Clayton Williams Energy Inc. has agreed to sell “substantially all” of its assets in the Giddings Area in East Central Texas for $400 million to an undisclosed buyer as it continues a “transformation” embarked upon earlier this year. The deal will make the company a Permian Basin pure-play.
Closing is expected in December, subject to conditions and adjustments, and proceeds are to be used to fund development in the Delaware Basin as well as repay a portion of outstanding debt. The sale will strengthen the balance sheet and transition Midland, TX-based Clayton Williams into a pure-play Permian Basin company, it said. The company has about 70,000 net acres in the southern Delaware.
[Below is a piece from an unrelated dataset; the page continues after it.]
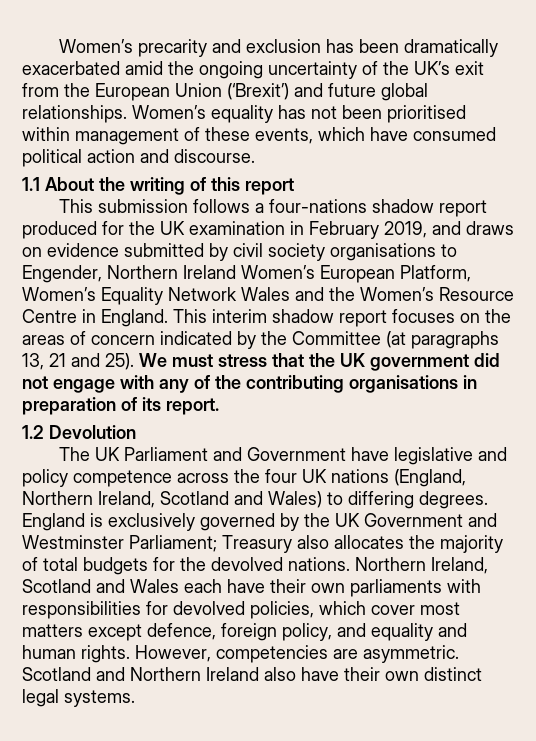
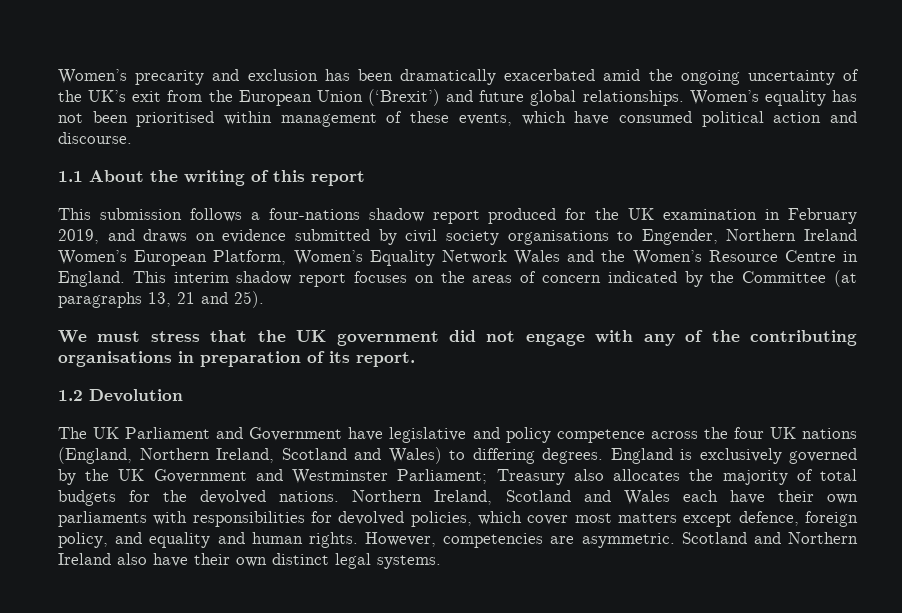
(134, 361) none -> (264, 299) //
Wunderlich Securities Inc. analysts wrote Tuesday that they are glad to see Clayton Williams selling up in its Legacy Giddings Field to focus on the Permian, “…especially in light of how much costs have come down in the Delaware Basin and drilling in the area has largely derisked [the company’s] acreage. Notionally, this sale is very accretive to our NAV [net asset value] estimate as we did not assign much value to the Giddings acreage.”
Properties being sold produced an average of about 3,900 boe/d (80% oil) for the quarter ended Sept. 30 and accounted for about 9.7 million boe of proved reserves.
Clayton Williams has struggled amid the oil patch meltdown. The company bought time earlier this year with a debt refinancing (see Shale Daily, March 11). A review of strategic options had already begun the preceding fall (see Shale Daily, Oct. 15, 2015).
The company also said that effective at the end of October, Patrick G. Cooke will join the company as senior vice president and COO. For the past four years, Cooke has served in various management capacities with Noble Energy, his most recent position being Texas business unit manager where he had direct management responsibilities over Noble’s Delaware Basin assets.